# Importing LI Data
LI <- c(8,8,10,10,12,12,12,14,14,14,16,16,16,18,20,20,20,22,22,24,26,28,32,34,38,38,38)
y <- c(0,0,0,0,0,0,0,0,0,0,0,0,0,1,1,1,0,1,0,0,1,1,0,1,1,1,0)
df <- data.frame(LI, y)
# Modeling
fit <- glm(y ~ LI, family = binomial, data = df)

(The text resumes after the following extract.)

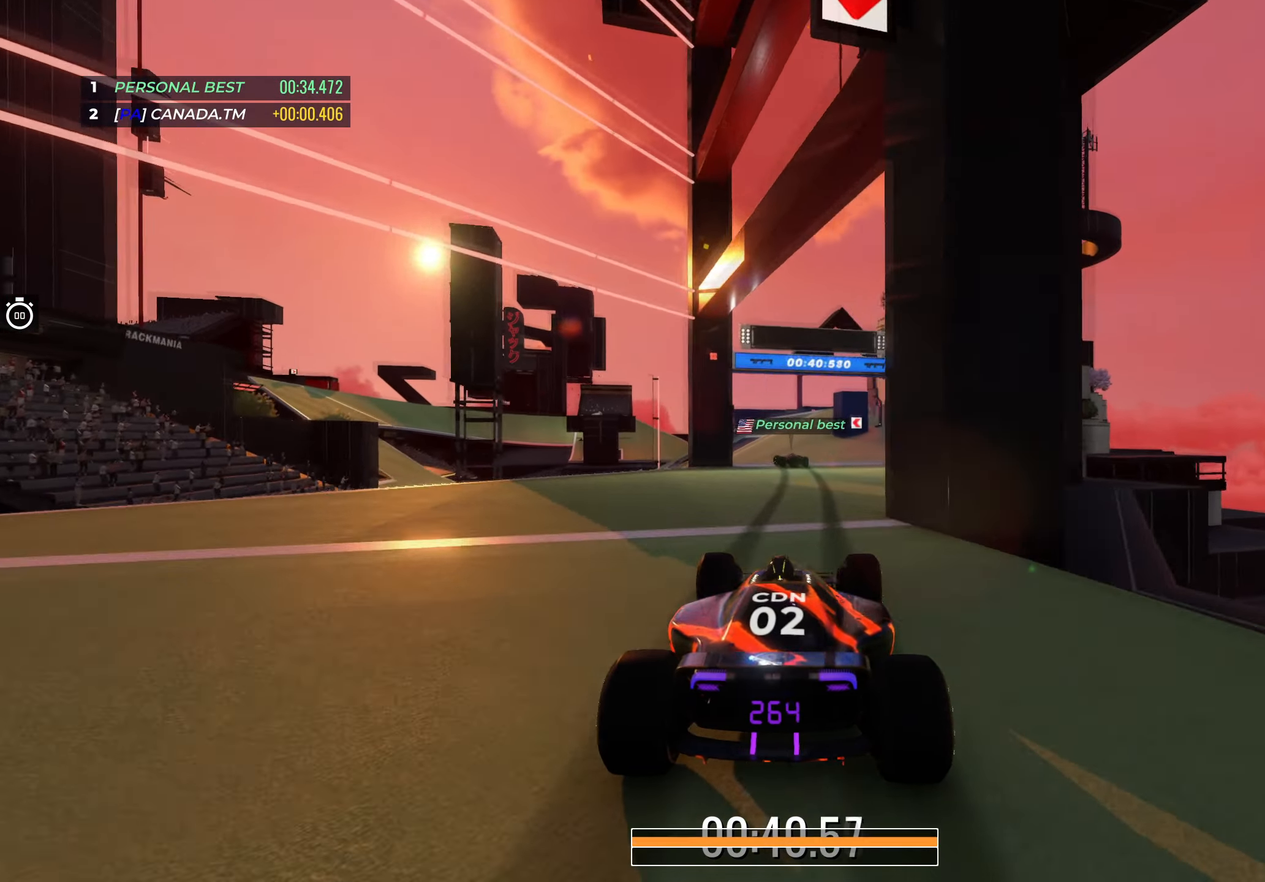
{"keys": ["up"], "events": [[216, "left", "up"], [250, "left", "down"], [433, "left", "up"]]}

gam.fit <- gam(y ~ s(LI), family = binomial, data = df)
# Summarizing
summary(fit)
##
## Call:
## glm(formula = y ~ LI, family = binomial, data = df)
##
## Deviance Residuals:
## Min 1Q Median 3Q Max
## -1.9448 -0.6465 -0.4947 0.6571 1.6971
##
## Coefficients:
## Estimate Std. Error z value Pr(>|z|)
## (Intercept) -3.77714 1.37862 -2.740 0.00615 **
## LI 0.14486 0.05934 2.441 0.01464 *
## ---
## Signif. codes: 0 '***' 0.001 '**' 0.01 '*' 0.05 '.' 0.1 ' ' 1
##
## (Dispersion parameter for binomial family taken to be 1)
##
## Null deviance: 34.372 on 26 degrees of freedom
## Residual deviance: 26.073 on 25 degrees of freedom
## AIC: 30.073
##
## Number of Fisher Scoring iterations: 4
confint(fit)
## Waiting for profiling to be done...
## 2.5 % 97.5 %
## (Intercept) -6.9951909 -1.4098443
## LI 0.0425232 0.2846668
plot(jitter(y, 0.08) ~ LI, data = df)
curve(predict(gam.fit, data.frame(LI = x), type = "resp"), add = TRUE, col = "blue")
curve(predict(fit, data.frame(LI = x), type = "resp"), add = TRUE, col = "green")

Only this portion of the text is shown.